• COSA FARAI:
A) Riproduci senza modifiche il passo della riflessione sul ritorno del Molise in zona bianca da "E’ vero che" a "giudizio, niente altro.".
B) Rispondi a queste domande sulla riflessione sul ritorno del Molise in zona bianca:
(i) Quale data è attesa per il "tana libera tutti"?
(ii) Quale variante si sarebbe appena affacciata sul territorio?
(iii) Secondo il testo, che cosa è seguito finora a ogni libertà riconquistata?
C) Prosegui la riflessione sul ritorno del Molise in zona bianca a partire dalla sua ultima frase.

• ESTRATTO DELLA PAGINA:

La riflessione/ “Stavamo meglio quando stavamo peggio”

Il ritorno del Molise in zona bianca, anche se pubblicamente non ha lasciato spazio a reazioni particolari, è stato interpretato privatamente da alcuni come la ‘liberazione’ da una serie di regole e piccole restrizioni; interesse legittimo, per carità, che però necessita di una scelta di equilibrio perché è un dato certo che la pandemia non è sconfitta. Il rischio è che il clima di giubilo difficilmente porterà i più a rispettare la solita raccomandazione alla moderazione e ad una logica comportamentale ‘non estrema’; non voglio fare paragoni storici, ma finora ad ogni libertà riconquistata è seguito lo ‘sbraco’, che è una tendenza fondamentalmente innata nel popolo ‘italico’. La spasmodica attesa, poi, del 31 marzo per il ‘tana libera tutti’, da un lato porta alcuni a programmare il momento delle libertà totali e a rigenerare il cervello organizzando il recupero di socialità; nel contempo altri proveranno paura per lo stesso motivo. Sono i due partiti che si confrontano e scontrano da inizio pandemia. Nel mezzo tutti quelli che aspettano che arrivi la salvezza o l’Apocalisse, in senso figurato certo non quella biblica. La variante Omicron 2, che si sarebbe appena affacciata sul nostro territorio, lo hanno detto tutti, sarebbe più contagiosa ma speriamo meno pericolosa. Questo, però non vuol dire che arriverà subito ovunque; ma sarà bene non abbandonarsi a fare tutto quello che non si è fatto negli ultimi due anni, o almeno non contemporaneamente.

E’ vero che i conti con la storia si fanno alla fine e che allora si analizzeranno tutti gli aspetti, compresi gli errori e le responsabilità delle istituzioni e della gente comune, ma sarebbe sbagliato, credo, far passare il ragionamento: “adesso tutti senza mascherine, tutti ammassati, tutti abbracciati”. Il che non vuol dire clausura, riprendiamo gradualmente le abitudini, che tutti speriamo di ripristinare in pieno non troppo avanti nel tempo, ma controllando sempre la situazione del contagio per non farla nuovamente precipitare. E’ una scelta di giudizio, niente altro.

• INFORMAZIONI SULLA FONTE:
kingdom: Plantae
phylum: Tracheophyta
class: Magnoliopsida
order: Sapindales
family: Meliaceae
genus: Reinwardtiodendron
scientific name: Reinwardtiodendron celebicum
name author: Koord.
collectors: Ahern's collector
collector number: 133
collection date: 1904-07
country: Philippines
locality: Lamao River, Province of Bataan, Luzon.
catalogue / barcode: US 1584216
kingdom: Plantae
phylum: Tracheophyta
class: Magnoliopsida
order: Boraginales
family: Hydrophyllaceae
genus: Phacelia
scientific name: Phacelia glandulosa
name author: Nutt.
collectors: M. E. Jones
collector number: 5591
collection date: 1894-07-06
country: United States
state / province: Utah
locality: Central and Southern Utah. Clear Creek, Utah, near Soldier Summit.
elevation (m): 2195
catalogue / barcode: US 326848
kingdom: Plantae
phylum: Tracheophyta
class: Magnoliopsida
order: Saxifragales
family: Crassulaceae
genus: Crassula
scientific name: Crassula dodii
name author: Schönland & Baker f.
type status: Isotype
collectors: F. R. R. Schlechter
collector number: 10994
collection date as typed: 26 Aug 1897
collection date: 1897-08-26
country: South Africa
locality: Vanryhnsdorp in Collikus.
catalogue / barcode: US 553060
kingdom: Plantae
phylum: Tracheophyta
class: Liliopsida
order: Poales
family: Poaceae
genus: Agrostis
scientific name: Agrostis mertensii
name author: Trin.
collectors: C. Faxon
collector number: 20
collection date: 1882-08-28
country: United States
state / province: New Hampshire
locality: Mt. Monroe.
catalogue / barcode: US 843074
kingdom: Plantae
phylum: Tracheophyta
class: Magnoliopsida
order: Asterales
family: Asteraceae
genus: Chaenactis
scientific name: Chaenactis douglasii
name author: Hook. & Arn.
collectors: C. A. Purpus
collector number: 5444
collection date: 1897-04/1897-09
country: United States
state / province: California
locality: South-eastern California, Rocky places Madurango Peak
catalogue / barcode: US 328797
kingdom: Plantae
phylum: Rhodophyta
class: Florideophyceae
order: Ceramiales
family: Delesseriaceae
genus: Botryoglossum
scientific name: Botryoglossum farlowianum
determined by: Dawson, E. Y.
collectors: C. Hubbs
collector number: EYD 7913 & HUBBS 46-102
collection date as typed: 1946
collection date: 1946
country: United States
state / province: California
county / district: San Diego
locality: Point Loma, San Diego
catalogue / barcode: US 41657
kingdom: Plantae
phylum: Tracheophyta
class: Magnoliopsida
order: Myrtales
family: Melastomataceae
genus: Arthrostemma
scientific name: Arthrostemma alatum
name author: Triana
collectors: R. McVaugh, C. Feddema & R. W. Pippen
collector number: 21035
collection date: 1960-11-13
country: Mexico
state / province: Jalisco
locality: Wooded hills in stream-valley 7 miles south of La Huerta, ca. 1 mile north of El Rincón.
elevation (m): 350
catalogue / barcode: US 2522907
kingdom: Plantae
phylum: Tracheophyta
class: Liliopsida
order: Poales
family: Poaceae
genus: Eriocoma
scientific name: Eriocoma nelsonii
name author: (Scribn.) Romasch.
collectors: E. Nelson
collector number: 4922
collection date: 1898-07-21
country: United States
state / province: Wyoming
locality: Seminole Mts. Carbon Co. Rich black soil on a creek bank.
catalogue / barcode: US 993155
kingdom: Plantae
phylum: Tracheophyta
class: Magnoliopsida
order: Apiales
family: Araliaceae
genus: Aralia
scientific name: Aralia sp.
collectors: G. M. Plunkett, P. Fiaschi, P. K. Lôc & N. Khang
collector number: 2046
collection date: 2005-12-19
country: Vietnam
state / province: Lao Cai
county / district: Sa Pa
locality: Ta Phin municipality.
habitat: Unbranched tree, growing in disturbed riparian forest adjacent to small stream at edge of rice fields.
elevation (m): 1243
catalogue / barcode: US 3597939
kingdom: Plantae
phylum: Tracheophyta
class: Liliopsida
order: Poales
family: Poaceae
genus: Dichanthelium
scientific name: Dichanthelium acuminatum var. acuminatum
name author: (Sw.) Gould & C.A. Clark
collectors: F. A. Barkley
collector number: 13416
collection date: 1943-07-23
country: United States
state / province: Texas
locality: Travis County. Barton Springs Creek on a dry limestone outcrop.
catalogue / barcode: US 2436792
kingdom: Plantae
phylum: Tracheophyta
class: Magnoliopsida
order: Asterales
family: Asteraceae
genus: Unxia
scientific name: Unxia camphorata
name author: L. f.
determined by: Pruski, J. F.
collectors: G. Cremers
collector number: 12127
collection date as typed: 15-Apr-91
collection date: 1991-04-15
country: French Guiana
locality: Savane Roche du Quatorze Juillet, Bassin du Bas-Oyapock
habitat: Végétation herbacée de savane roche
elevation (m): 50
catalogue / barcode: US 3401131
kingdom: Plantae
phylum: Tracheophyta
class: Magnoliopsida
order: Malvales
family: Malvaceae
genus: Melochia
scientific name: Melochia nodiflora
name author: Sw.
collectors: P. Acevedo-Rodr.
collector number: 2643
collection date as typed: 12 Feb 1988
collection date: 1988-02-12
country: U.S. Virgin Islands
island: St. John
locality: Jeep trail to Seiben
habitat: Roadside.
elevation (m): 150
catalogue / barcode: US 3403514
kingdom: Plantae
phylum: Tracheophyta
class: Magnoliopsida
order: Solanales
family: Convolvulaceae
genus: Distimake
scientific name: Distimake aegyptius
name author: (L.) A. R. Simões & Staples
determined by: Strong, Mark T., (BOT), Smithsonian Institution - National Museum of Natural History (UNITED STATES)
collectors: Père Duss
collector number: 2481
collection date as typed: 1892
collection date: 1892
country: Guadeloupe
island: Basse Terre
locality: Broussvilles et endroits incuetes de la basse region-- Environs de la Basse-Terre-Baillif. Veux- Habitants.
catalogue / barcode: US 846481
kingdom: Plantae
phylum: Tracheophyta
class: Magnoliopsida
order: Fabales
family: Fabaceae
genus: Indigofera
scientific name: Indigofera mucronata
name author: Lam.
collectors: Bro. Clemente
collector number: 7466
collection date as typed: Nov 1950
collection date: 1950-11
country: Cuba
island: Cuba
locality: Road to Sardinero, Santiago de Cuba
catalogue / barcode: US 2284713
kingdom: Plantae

• SOLUZIONI DELL'ESERCIZIO:
A)
E’ vero che i conti con la storia si fanno alla fine e che allora si analizzeranno tutti gli aspetti, compresi gli errori e le responsabilità delle istituzioni e della gente comune, ma sarebbe sbagliato, credo, far passare il ragionamento: “adesso tutti senza mascherine, tutti ammassati, tutti abbracciati”. Il che non vuol dire clausura, riprendiamo gradualmente le abitudini, che tutti speriamo di ripristinare in pieno non troppo avanti nel tempo, ma controllando sempre la situazione del contagio per non farla nuovamente precipitare. E’ una scelta di giudizio, niente altro.

B)
(i) Il 31 marzo.
(ii) La variante Omicron 2.
(iii) Lo "sbraco".

C)
Non farò il sermone moralista, né addosserò tutte le colpe del contagio ai giovani, perché di tutto c’è bisogno adesso tranne che di tesi semplicistiche. Ognuno è libero d’interpretare in maniera estensiva o restrittiva gli orientamenti governativi, purché si rimanga nell’alveo delle regole minime stabilite e di sicuro i due ‘partiti’ continueranno ad avere comportamenti diversi, anzi opposti, tra loro. Non si tratta però di essere colpevolisti o innocentisti e sulle motivazioni ed i comportamenti che hanno fatto sì che, dopo oltre due anni dal ‘caso zero’ ancora non si sappia cosa succederà nei prossimi mesi, sarà la storia a fare chiarezza. Si tratta invece di capire senza colpevolizzare, in una logica di bontà ma non buonista.

“Stavamo meglio quando stavamo peggio”: quelli che come me sono mediamente anziani avranno sentito ripetere questa frase come cantilena; se decontestualizzata e rapportata ad un tempo di pace, comunque dice qualcosa. Generalmente è usata come scarico di responsabilità per negare il nuovo; diamogli invece una nuova chiave di lettura nel senso che è nella natura umana vedere grigio e quando stavamo ‘bene’, cioè prima dell’arrivo della pandemia, erigevamo steccati o ipotizzavamo problemi, vedendo nemici ovunque, senza parlarci, senza chiarire. Allora che la ripresa sia non il caos e lo sbraco totale, ma il recupero di socialità vero, la creazione di rapporti chiari e condivisi.

E’ il momento di ripartire da zero, ognuno secondo proprie regole ma rispettando quelle sulla sicurezza non negoziabili che vanno oltre le nostre competenze. Agire con coscienza, con o senza mascherina ma rimanendo in sicurezza, senza negare assembramenti o abbracci, ma solo nelle situazioni in cui non danneggino palesemente gli altri e sempre nel rispetto di regole minime, ma vitali. E’ una delle poche, forse l’ultima occasione per rialzarci e non possiamo permetterci di sprecarla.